The steward looked back toward him as if he'd gone mad. "But, lord king, we're not nearly through the vegetables, and we haven't even begun on the smoked meats and, er, sausages."
"To the five hells with the vegetables and the smoked meats." Gerin didn't mention the sausages. If he didn't think about them, maybe he wouldn't think about… On the other hand, maybe he would. He grabbed Carlun by the arm. "Come on, curse you. Do you want to annoy them, hanging about down here?"
That got Carlun moving, as the Fox had thought it would. It got Carlun moving so fast, he tripped on the stairs going up to the kitchens not once but twice. Once up in the kitchens, he hurried out through them. Gerin followed more slowly. He wondered if Carlun would wait in the great hall to discuss beans and radishes and smoked pig's knuckles. When Carlun chose to find something else to do out in the courtyard, the Fox nodded without any particular surprise. He hadn't hired his steward to be a hero.
He sat down at the bench where he and Carlun had been talking. A couple of troopers started to come into the great hall. The Fox waved them out again. A serving girl walked over to him with a pitcher of ale. He waved her away, too, wanting both a clear head and no audience for the discussion he knew he was going to have.
A couple of minutes later, Geroge walked out of the kitchens, looking as nonchalant as he could. Gerin nodded and slapped the bench beside himself. Some of the monster's nonchalance evaporated as he came over and sat down.
Gerin nodded again. He didn't say anything, not until Tharma came out of the kitchens, too. She didn't even try for nonchalance. Worry twisted her face as she joined Geroge and the Fox. "Well, well," Gerin said, then, as mildly as he could. "How long has this been going on?"
Geroge and Tharma were too hairy for him to tell whether they blushed. By the way they wiggled on the benches, he thought they did. "Not long, lord king," Geroge answered. He did more talking than Tharma.
The Fox glanced over to the female monster. "You're not with child, are you?"

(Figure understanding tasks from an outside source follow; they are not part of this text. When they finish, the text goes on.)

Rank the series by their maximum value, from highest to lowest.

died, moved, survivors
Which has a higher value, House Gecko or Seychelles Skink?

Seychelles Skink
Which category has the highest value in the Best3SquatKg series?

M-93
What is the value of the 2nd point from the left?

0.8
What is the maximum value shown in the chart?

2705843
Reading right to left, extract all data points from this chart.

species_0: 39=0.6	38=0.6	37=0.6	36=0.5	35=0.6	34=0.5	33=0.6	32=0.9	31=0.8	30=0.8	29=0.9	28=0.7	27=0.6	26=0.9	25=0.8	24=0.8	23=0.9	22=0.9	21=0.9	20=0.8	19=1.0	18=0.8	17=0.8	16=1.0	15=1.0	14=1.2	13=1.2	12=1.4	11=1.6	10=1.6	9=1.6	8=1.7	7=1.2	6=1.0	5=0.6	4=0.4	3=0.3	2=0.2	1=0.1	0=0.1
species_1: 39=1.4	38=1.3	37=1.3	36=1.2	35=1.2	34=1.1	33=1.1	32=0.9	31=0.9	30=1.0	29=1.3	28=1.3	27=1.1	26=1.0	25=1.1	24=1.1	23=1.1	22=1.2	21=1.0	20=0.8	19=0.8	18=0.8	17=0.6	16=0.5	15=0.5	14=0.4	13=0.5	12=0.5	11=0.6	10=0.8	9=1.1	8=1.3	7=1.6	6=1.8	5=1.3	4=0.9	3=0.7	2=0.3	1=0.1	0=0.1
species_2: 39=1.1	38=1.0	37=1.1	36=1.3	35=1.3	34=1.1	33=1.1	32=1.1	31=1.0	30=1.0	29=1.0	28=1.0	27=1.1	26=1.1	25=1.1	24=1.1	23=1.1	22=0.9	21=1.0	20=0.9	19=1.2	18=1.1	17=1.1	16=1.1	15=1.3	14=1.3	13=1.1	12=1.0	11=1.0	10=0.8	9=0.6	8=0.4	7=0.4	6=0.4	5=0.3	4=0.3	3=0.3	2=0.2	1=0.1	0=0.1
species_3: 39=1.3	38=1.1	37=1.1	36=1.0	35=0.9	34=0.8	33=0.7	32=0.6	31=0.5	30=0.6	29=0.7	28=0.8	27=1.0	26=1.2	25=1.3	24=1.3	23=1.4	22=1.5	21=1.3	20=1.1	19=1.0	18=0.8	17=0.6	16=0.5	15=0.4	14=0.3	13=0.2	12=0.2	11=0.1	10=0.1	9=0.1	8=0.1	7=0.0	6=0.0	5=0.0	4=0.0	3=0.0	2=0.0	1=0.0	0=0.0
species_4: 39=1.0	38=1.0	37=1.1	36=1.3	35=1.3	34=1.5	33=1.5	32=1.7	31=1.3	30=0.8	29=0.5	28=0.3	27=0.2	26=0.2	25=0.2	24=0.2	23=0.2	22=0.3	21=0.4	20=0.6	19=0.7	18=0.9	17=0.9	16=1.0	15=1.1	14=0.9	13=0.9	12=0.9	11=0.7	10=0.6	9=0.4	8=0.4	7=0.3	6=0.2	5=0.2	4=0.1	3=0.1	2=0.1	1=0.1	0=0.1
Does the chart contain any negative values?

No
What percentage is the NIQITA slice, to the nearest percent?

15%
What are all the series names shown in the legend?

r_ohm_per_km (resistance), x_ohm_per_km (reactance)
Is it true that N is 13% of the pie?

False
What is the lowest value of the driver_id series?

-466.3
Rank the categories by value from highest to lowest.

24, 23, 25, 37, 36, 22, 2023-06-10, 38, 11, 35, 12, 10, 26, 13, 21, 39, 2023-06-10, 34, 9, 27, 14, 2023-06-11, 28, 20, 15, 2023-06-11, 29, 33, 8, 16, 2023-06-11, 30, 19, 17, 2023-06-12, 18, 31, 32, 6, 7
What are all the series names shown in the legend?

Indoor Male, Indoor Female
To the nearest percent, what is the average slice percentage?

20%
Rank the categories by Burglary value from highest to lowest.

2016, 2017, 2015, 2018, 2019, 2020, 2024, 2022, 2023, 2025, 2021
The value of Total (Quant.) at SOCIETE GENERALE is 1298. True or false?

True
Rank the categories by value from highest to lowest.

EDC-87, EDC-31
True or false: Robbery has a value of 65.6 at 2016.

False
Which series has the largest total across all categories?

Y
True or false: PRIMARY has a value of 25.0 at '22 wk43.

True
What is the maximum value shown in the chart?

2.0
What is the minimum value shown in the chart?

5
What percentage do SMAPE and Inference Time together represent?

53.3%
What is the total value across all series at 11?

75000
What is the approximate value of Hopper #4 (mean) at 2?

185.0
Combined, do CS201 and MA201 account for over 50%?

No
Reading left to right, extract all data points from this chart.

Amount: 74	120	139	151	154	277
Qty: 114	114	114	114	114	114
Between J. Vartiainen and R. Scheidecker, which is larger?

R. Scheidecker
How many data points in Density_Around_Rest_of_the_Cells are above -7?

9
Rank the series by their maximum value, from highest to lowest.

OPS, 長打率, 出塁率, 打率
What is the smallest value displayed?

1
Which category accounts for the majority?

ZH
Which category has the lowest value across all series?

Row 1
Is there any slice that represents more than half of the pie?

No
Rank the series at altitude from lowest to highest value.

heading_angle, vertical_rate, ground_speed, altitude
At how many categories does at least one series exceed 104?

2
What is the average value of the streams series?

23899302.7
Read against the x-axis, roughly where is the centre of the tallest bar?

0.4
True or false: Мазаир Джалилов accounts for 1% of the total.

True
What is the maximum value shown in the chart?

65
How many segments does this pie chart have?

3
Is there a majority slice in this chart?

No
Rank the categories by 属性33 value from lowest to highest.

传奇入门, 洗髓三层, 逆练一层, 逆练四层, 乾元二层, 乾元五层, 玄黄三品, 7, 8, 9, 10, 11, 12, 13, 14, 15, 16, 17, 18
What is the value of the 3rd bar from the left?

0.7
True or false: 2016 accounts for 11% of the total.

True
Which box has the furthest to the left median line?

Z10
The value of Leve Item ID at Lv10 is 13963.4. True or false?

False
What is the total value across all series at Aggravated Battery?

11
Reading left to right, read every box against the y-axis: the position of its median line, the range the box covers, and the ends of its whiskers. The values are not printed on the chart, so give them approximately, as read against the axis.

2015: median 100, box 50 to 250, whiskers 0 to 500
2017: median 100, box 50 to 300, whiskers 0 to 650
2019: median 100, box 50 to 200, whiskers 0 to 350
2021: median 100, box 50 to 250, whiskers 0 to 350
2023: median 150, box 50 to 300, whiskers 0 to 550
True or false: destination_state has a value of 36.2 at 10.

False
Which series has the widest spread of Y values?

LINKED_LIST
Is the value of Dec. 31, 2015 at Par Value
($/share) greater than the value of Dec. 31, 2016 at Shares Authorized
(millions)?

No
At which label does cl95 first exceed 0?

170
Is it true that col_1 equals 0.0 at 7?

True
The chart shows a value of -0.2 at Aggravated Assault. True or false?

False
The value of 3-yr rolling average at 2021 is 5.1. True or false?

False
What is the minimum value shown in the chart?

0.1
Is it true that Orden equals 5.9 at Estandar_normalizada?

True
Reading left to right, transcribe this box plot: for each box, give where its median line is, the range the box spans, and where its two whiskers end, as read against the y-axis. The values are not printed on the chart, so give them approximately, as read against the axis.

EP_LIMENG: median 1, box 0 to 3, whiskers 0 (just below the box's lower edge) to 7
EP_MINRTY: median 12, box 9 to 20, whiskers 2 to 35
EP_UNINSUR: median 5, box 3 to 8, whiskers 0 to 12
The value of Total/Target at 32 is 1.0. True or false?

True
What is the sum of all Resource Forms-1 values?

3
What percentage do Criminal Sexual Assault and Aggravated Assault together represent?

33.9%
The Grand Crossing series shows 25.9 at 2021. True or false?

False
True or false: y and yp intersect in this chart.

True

"Oh, no, lord king!" she said quickly. "I would know."
"That's good," he said, and wondered where to go from there. Geroge and Tharma had been raised as brother and sister. He thought they were brother and sister; the peasant who'd found them as cubs and brought them to him said they'd been together. But discussions of incest seemed out of place when they were the only two of their kind above ground in the northlands. He'd actually thought this moment would come sooner than it had.